Le livre raconte ce huis clos, le besoin de plaire, l'orgueil....
J’ai passé un bon moment de lecture mais malgré les thèmes intéressants, la belle écriture et la tension palpable, je n'ai pas réussi à rentrer complètement dans le roman, et je ne peux pas l'expliquer car c'est assez subjectif et les ingrédients sont bien là !
Cet épisode somme toute banal que la narratrice choisit de nous conter, prend une dimension romanesque, sublimée par l’art d’écrire et d’emporter son lecteur dans un monde inspiré autant des soeurs Brontë que des classiques russes.
Au fond, l’histoire résumée est simple : la narratrice accueille en résidence un artiste peintre dont l’oeuvre l’avait séduite lors d’un séjour à Paris. L’homme est âgé, fragile, mais habitué à profiter de la générosité de ses admirateurs, il ne s’embarrasse pas scrupules : il accepte l’invitation mais vient accompagner d’une jeune femme encombrante.
Pour commencer, la narratrice met à distance le récit, entré dans les annales de sa vie personnelle, en s’adressant à un interlocuteur attentif, Jeffers. Ensuite elle introduit le récit en invoquant la présence d’une créature malfaisante qui lui aurait suggéré voire imposé les décisions qu’elle va prendre. Enfin nous découvrons le cadre dans lequel elle vit, une belle propriété, disposant d’une annexe, destinée à héberger l’artiste.
Le récit prend des allures de confidences et nous sommes conviés à l’histoire familiale, à petites touches, mais qui a son importance dans la configuration finale de cette aventure.

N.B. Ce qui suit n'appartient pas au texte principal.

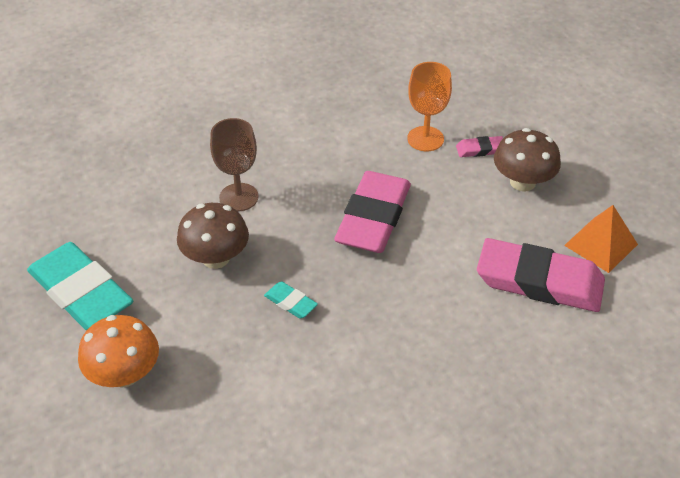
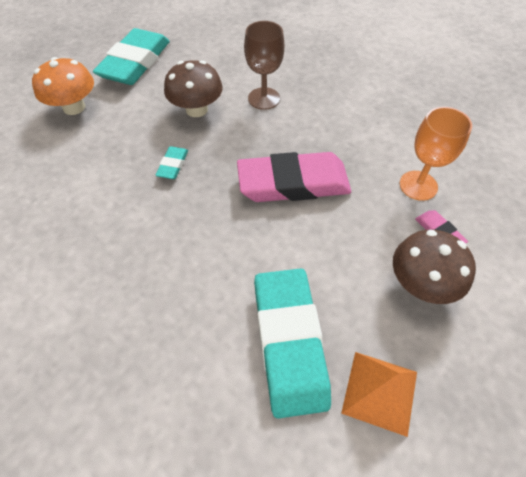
camera: 65 degrees right, 10 degrees up
pink eraser [477,238,605,312] -> turquoise eraser [254,268,331,419]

Chaque personnage est évalué à l’aune des valeurs qui comptent pour la narratrice. Elle-même règne sur le récit avec de nombreuses casquettes : épouse, mère, amante potentielle, femme mûre, égérie …
J’ai beaucoup aimé cette façon de mettre en valeur une histoire finalement peu originale mais sublimée par l’art de dresser des portraits criants de vérité et de l’auréoler d’un voile émotionnel qui hésite entre le fantastique et le subjectif.
J’aime cette plume forte et dense, qui m’emporte à chaque fois. Admirons aussi l’ambiguïté du titre.